Si devenir adulte suppose avoir été enfant, que se passe-t-il de ce qui n'a pu être vécu sainement ? D'après Moussa Nabati, « tout besoin, étape qui s'est vu frustrée, sautée, avortée, loin de disparaître, se transforme en fantôme, s'opposant à l’expulsion hors de la matrice originelle. » Ainsi tout ce qui n'a pas été normalement vécu dans l'enfance continue de hanter l'adulte. Le Moi adulte est, par conséquent, conditionné par l'état de santé de l'enfant intérieur. L'enfant, que nous avons été, est porteur, par nature, de la puissance libidinale (énergie de vie), il est le point de départ à partir duquel l'adulte est et devient. Il définit l'image que l'adulte aura de lui-même et teinte de ses couleurs les rapports à l'autre. Il est l'adulte à naître.
Lorsque l'enfant a vécu des privations narcissiques (sentiment de compétence bafoué, toute-puissance infantile malmenée, humiliations, maltraitances, etc), il n'a pu vivre son enfance pleinement. Les traumatismes, même minimes, liés à ces manquements, loin d'être tolérés, demeurent, malgré l'adulte, des sources de souffrances. Quand bien même ces émotions, ces vécus seraient refoulés dans les tréfonds de l'inconscient, ils continueront d'émerger dans nos vies sous forme de mal être, d'angoisses, de dépression, etc.

Les fantômes de l'enfance

Certes la vie n'est pas un long fleuve tranquille.
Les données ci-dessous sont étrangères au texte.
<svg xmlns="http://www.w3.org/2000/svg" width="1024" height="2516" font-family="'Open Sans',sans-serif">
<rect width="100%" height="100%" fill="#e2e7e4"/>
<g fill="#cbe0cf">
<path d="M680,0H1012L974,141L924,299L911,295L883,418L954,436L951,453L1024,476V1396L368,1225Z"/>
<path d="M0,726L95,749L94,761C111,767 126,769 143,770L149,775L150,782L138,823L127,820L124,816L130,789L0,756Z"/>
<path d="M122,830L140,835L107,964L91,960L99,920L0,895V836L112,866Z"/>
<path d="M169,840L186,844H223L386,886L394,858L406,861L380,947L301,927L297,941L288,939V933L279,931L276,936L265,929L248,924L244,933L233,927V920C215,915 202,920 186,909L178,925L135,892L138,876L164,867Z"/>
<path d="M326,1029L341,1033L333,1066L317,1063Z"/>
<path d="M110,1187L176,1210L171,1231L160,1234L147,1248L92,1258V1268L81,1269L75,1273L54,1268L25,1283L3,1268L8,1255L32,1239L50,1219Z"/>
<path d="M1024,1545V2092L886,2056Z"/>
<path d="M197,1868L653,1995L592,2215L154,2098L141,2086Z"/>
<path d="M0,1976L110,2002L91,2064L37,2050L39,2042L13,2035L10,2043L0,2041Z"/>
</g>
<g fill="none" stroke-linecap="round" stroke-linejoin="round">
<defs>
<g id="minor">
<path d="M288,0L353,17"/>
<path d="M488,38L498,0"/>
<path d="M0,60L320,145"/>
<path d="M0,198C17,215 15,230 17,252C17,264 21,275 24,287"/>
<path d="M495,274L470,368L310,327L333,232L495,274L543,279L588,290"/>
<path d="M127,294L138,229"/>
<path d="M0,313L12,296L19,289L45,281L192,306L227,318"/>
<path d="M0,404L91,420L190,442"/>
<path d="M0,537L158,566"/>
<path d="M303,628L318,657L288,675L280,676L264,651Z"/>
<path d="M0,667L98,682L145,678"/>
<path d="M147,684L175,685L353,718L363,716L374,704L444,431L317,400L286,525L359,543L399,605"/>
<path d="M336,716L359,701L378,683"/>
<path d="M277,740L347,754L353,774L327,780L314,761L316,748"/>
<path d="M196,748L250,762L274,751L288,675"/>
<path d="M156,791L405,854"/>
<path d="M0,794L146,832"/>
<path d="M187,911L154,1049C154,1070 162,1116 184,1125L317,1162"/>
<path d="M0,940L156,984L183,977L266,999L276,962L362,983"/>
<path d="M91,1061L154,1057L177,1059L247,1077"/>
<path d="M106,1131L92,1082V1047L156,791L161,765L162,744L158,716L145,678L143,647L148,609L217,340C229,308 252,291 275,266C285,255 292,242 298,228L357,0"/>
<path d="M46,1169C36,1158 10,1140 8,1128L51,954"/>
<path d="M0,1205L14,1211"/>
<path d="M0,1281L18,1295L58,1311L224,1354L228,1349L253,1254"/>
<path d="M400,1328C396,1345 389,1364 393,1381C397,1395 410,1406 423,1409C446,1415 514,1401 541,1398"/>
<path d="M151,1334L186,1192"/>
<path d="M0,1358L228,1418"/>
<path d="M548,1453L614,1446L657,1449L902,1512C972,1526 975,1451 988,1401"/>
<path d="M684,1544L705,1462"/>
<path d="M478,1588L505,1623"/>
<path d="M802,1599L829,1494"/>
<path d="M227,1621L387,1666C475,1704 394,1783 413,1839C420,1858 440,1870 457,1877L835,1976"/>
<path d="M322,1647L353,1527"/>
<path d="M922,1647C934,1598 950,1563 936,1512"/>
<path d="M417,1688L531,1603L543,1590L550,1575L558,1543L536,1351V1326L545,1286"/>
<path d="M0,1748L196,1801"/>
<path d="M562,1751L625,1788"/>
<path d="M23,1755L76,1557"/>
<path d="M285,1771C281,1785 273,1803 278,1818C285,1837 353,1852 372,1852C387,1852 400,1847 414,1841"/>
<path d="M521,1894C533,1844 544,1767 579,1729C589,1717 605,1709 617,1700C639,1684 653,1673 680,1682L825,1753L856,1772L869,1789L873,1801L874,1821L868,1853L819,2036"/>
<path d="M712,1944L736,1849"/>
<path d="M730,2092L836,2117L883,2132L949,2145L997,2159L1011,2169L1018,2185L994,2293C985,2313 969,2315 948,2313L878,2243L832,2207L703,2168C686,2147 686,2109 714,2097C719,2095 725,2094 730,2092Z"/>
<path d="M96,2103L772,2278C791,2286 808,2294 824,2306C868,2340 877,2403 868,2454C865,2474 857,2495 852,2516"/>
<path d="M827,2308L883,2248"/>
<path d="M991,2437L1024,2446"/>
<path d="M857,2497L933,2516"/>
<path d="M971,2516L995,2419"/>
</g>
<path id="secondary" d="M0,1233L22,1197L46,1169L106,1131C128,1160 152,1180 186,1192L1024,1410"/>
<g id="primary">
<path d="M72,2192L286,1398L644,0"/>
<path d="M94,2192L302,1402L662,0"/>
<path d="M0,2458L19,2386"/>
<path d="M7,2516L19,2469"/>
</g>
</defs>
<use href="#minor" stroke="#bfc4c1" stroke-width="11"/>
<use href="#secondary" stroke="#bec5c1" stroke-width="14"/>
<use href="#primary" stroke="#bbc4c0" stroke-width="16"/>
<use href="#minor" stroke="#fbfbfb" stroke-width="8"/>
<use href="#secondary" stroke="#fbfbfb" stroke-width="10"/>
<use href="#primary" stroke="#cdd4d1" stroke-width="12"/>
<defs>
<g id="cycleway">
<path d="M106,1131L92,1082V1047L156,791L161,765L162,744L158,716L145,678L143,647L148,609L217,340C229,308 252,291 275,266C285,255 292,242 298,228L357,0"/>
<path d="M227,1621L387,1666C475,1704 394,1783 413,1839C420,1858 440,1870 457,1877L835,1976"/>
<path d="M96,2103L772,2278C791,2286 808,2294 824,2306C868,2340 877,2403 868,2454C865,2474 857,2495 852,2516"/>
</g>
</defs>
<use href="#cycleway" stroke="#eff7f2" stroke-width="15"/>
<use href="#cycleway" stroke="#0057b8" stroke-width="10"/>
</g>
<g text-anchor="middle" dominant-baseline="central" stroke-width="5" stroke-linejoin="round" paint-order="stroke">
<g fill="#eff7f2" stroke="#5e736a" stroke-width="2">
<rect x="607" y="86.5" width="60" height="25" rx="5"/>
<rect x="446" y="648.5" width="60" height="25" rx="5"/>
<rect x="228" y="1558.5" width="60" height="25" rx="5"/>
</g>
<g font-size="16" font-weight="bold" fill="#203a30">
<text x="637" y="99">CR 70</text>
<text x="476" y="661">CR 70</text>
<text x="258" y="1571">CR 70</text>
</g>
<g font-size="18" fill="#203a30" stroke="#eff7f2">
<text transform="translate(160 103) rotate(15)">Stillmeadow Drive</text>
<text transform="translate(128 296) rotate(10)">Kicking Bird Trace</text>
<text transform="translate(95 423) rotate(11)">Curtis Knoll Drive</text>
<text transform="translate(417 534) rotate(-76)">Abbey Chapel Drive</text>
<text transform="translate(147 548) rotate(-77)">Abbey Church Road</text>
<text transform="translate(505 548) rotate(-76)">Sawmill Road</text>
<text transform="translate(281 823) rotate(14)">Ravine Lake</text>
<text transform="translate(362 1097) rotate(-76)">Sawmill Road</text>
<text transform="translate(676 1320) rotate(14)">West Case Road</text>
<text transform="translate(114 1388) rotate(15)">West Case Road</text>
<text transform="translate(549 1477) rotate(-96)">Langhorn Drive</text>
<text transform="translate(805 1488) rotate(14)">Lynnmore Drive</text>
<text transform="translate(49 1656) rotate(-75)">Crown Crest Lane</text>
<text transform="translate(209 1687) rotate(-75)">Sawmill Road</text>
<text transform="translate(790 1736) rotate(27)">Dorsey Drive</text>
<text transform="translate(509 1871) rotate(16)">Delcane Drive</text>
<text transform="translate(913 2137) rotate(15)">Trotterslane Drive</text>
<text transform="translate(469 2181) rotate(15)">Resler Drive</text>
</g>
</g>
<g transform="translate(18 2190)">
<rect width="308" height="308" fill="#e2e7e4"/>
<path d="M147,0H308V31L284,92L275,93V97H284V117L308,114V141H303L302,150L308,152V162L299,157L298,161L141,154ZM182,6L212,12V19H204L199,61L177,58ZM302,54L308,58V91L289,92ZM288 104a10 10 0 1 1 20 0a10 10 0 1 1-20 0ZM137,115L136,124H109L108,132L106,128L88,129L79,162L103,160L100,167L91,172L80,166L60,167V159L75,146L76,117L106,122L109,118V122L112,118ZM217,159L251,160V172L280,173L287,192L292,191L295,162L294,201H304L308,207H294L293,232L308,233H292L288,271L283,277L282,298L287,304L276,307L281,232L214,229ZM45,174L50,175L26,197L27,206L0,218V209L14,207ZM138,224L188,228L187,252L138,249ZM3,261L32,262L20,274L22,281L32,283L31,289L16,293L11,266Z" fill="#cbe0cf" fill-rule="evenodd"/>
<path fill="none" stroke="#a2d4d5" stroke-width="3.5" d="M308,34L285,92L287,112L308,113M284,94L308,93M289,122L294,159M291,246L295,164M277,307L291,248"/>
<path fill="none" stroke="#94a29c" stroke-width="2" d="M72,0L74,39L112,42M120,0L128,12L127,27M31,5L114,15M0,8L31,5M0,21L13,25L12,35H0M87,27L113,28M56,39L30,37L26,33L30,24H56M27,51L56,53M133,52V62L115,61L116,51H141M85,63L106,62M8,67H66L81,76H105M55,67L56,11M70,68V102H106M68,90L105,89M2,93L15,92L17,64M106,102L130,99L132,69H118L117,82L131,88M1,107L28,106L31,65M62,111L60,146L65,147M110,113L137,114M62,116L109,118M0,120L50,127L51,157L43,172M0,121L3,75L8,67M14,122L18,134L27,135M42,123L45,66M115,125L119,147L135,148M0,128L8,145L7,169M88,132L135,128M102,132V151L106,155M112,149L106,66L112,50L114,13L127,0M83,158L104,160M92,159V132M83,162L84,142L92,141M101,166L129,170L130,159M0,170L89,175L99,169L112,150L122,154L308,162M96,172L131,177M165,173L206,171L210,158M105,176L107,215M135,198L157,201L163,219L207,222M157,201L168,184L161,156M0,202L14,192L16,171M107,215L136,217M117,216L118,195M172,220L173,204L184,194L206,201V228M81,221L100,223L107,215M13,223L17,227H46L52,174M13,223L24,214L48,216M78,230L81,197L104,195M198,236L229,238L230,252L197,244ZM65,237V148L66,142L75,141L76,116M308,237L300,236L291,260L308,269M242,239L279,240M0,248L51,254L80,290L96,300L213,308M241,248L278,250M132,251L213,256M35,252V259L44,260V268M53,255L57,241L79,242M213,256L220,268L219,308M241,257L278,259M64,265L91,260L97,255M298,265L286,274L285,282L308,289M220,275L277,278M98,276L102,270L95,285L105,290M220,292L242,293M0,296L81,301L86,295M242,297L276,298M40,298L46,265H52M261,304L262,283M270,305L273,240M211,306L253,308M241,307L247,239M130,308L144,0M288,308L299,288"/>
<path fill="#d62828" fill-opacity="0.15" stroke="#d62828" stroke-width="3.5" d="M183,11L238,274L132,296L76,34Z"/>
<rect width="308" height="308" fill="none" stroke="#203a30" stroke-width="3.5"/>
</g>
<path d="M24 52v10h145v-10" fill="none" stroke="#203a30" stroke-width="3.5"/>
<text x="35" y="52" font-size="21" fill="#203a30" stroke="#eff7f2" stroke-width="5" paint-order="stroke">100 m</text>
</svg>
Le tumulte de la vie ne cesse de nous bousculer à coup de ses aléas sans que nous puissions l'en empêcher. Mais si l'état du psychisme ne peut être linéaire, il n'empêche que le lot de difficultés que nous apporte la vie ne peut, chez l'adulte, provoquer l'effondrement de l'individu. Ces difficultés sont inhérentes à la vie. Il serait illusoire de penser que le bien-être s'acquiert une fois pour toutes et protège des coups du sort.
Or, il est couramment observé que moult individus, face au stress, à une rupture, ou même parfois sans raison apparente, connaissent des affects qui font plus que les bouleverser. Certains parlent même d'un sentiment d'anéantissement, ils se sentent envahis par la souffrance psychique. Si le sentiment de déprime est tout ce qu'il y a de plus normal, la dépression l'est beaucoup moins.
Comme Moussa Nabati l'écrit dans son livre « Guérir l'enfant intérieur », « toute démesure reflète un manque. » Et ce manque, c'est chez notre enfant intérieur qu'il faut aller le chercher. Le propre de l'enfance est la démesure, le désordre, l'incohérence, la pensée magique. Le monde de l'enfance se vit dans l'excès, que celui-ci soit affectif, émotionnel, sensitif. C'est au fil de son développement qu'il appréhende la frustration, qu'il favorisera le principe de réalité au principe de plaisir, qu'il acceptera la satisfaction différée de ses besoins. Mais lorsque les besoins de l'enfance ont été bafoués dans l’œuf, la satisfaction de ses besoins devient impétueuse, à vif, violente, sans possibilités de la retarder.

Selon Nabati, l'adulte est alors envahi par le fantôme infantile du manque, de ce qui n'a pas été pleinement vécu enfant. L'adulte n'est plus « maître à bord », il se trouve totalement assujetti aux souffrances de l'enfant intérieur. Tout simplement car l'adulte ne peut ignorer ces manques, ces blessures, ou cela se fera au prix du soi, de sa santé psychique.
L'individu ne peut devenir adulte, vivre pleinement sa vie seulement si les fantômes de son enfance n'ont plus rien à dire, si son enfant intérieur n'a plus besoin de se faire connaître, de se faire enfin entendre, si ses besoins, ses blessures sont enfin guéries.
Il est donc nécessaire de partir à la découverte de son enfant intérieur, de savoir ce dont il a besoin pour enfin pouvoir cultiver un rapport à soi, à l'autre sain et adulte.